While generally overlooked, NIST SP 800-171 and CMMC do contain “secure coding” requirements. Specifically, 3.13.2 [SC.L2-3.13.2] requires organizations that store, process and/or transmit Controlled Unclassified Information (CUI) to “Employ architectural designs, software development techniques, and systems engineering principles that promote effective information security within organizational systems.” From an application development perspective, this can be thought of as Secure Software Development Practices (SSDP).
In practical terms, for NIST SP 800-171 and CMMC, this means the software developers and architects responsible for your organization’s SSDP need to be prepared to have appropriate evidence of due diligence and due care to demonstrate it. Demonstrating SSDP starts with the competency of the developer and/or architect:
Software developers (practitioners) are expected to use Secure Development Lifecycle (SDL) processes for new systems, system upgrades, or systems that are being repurposed.
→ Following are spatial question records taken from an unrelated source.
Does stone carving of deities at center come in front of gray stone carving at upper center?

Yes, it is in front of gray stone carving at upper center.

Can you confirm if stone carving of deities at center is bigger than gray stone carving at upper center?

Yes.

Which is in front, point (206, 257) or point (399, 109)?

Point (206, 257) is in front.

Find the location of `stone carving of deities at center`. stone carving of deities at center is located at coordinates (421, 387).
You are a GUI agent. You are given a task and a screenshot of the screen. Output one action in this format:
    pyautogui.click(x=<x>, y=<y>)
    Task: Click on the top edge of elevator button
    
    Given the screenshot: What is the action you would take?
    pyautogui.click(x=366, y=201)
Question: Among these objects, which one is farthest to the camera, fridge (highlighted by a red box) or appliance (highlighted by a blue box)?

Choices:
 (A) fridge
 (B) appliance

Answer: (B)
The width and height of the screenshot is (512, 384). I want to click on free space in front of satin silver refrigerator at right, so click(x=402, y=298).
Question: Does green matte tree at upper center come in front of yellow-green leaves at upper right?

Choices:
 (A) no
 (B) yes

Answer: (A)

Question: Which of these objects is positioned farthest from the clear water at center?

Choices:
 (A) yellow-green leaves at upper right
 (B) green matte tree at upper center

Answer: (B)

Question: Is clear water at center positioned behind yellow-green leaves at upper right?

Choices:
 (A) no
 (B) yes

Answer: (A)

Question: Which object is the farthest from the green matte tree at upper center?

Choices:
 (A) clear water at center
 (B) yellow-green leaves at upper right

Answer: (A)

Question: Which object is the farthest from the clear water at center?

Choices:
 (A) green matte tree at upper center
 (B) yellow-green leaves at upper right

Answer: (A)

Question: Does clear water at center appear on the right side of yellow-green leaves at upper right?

These processes can be employed at any stage of the system lifecycle and can take advantage of any system or software development methodology, including agile, spiral, or waterfall.
Software architects are expected to employ cyber resiliency constructs (e.g., goals, objectives, techniques, approaches and design principles), as well as the analytic and lifecycle processes, to tailor them to the technical, operational, and threat environments for which the architect’s systems need to be engineered.
The Secure Code Alliance (SCA) was formed to address the need that organizations have to ensure its developers are aware of and implement SSDP in order to minimize the threat posed by malicious actors against the organization’s applications, services, and processes. The SCA supports the strategic cyber resiliency design principles that are established by NIST SP 800-160, Vol 2, Rev 1:
Focus on common critical assets;
Support agility and architect for adaptability;
Reduce attack surfaces;
Assume compromised resources; and
Expect adversaries to evolve.
Application developers (developers) are vital to the success of any organization, regardless of the industry. Developers create the tools that we all use, from operating systems to mobile apps, backend programming, firmware, front-end interface design, and other forms of applications. Based on the new realities of the interconnected world that we live in, developers need to implement SSDP in order to protect their code from malicious attacks. By following SSDP, developers serve a crucial role in helping ensure security and safety, not just within an organization, but across the supply chain and society, as a whole.